Palestinian Arab journalist Bassam Tawil recently described a “fierce crackdown” on Palestinian reporters by the Palestinian Authority, including arbitrary arrests and beatings.
Meanwhile, U.S. President Joe Biden, in his recent meeting with Israeli Prime Minister Netanyahu on the sidelines of the U.N. General Assembly last week, emphasized the importance of “upholding democratic values.” Then the president called for the establishment of a Palestinian Arab state next to Israel—a state that would be governed by the same regime that is arresting and beating Palestinian journalists for the crime of disagreeing with P.A. policies.
Tawil reports that on July 17, journalist Akil Awawdeh wrote something criticizing the spokesman for the P.A. security forces for claiming that the P.A. does not arrest anybody based on their political affiliations. Within hours, the P.A. security forces arrested him.
Later that month, journalist Sami Al-Sa’i was arrested by P.A. police for daring to disagree with the P.A. on social media. And it was not the first time. “Because of his repeated incarcerations, he has been unable to find work,” Tawil reports. “Recently, to support his family, he has been selling juice on the streets of Tulkarm.”
A video posted on social media in August showed P.A. security men beating a journalist named Nidal al-Natsheh. “His crime,” according to Tawil, was that “he tried to report about a protest by university students against human-rights violations committed by the Palestinian Authority.”
Tawil is not alone in recording these outrages. According to Amnesty International’s latest annual report, “Palestinian authorities in the West Bank and the Gaza Strip continued to heavily restrict freedom of expression, association and assembly. They also held scores of people in arbitrary detention and subjected many to torture and other ill-treatment. Justice for serious human rights violations remained elusive.”
Human Rights Watch concurs: “The Palestinian Authority in the West Bank and Hamas in Gaza arbitrarily arrest dissidents and torture Palestinians in their custody.” HRW also points out that the P.A.’s laws “discriminate against women, including in relation to marriage, divorce, custody of children, and inheritance.” In addition, “[the P.A.] has no comprehensive domestic violence law.”
HRW also recently reported that “several social and cultural events in the West Bank were canceled following threats against organizers.” That statement on the HRW website links to a report by a Palestinian advocacy group that the P.A. police, instead of protecting the events and pursuing those who threatened them, instead canceled the events by “invoking the issue of ‘homosexual’ orientations.”
While the international community has ignored the P.A. police trampling on gay rights, it has also forgotten that it was the Israeli police who protected the recent Pride Parade in Jerusalem and arrested the handful of people who made threats against it.
And what about free and fair elections—the very essence of a democratic society? P.A. leader Mahmoud Abbas, 87, is now in the 18th year of his four-year term. The last election to its parliament was in 2006.
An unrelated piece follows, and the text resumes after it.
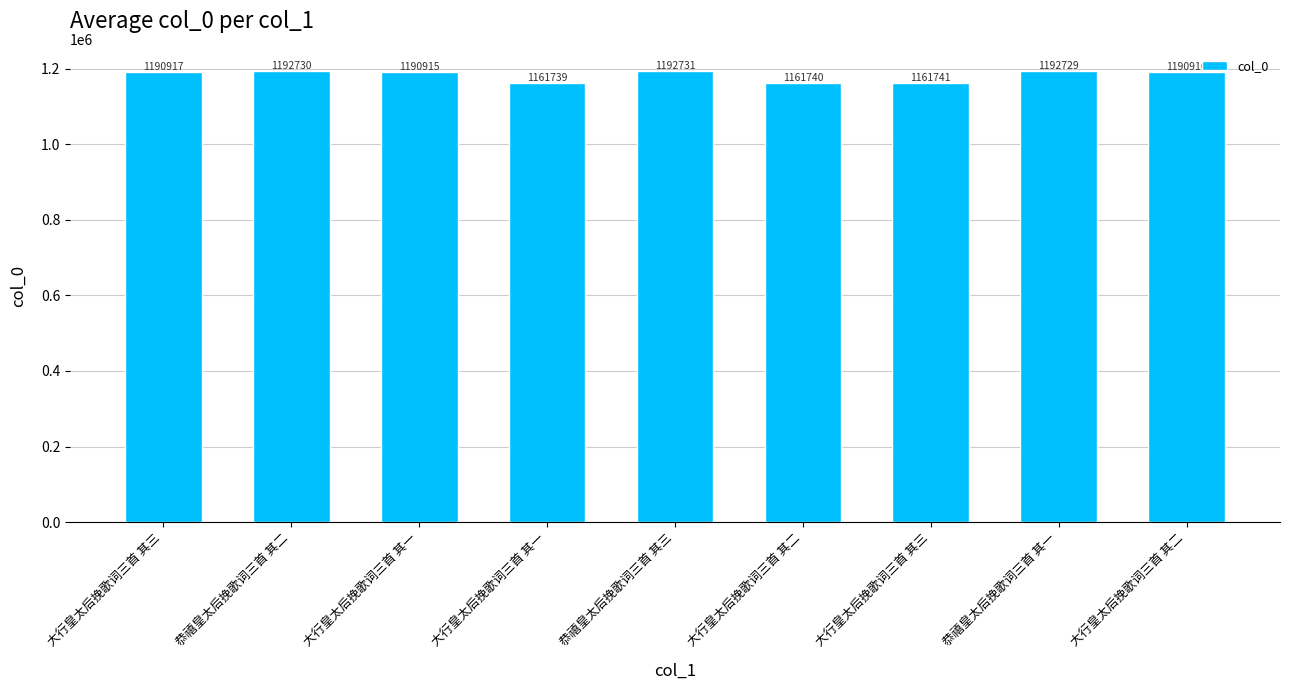

Reading left to right, extract all data points from this chart.

1190917	1192730	1190915	1161739	1192731	1161740	1161741	1192729	1190916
The idea that a Palestinian state would be democratic is a joke. The P.A. and Hamas, which has run the Gaza Strip since 2007, trample on civil rights daily. They arrest and torture dissidents, crush unions, relegate women to second-class status and refuse to hold democratic elections.
So, despite Biden’s lofty talk about democracy, the Palestinian state he is proposing to establish would be a brutal totalitarian state. The Middle East is already full of vicious dictatorships. Does the world really need another one?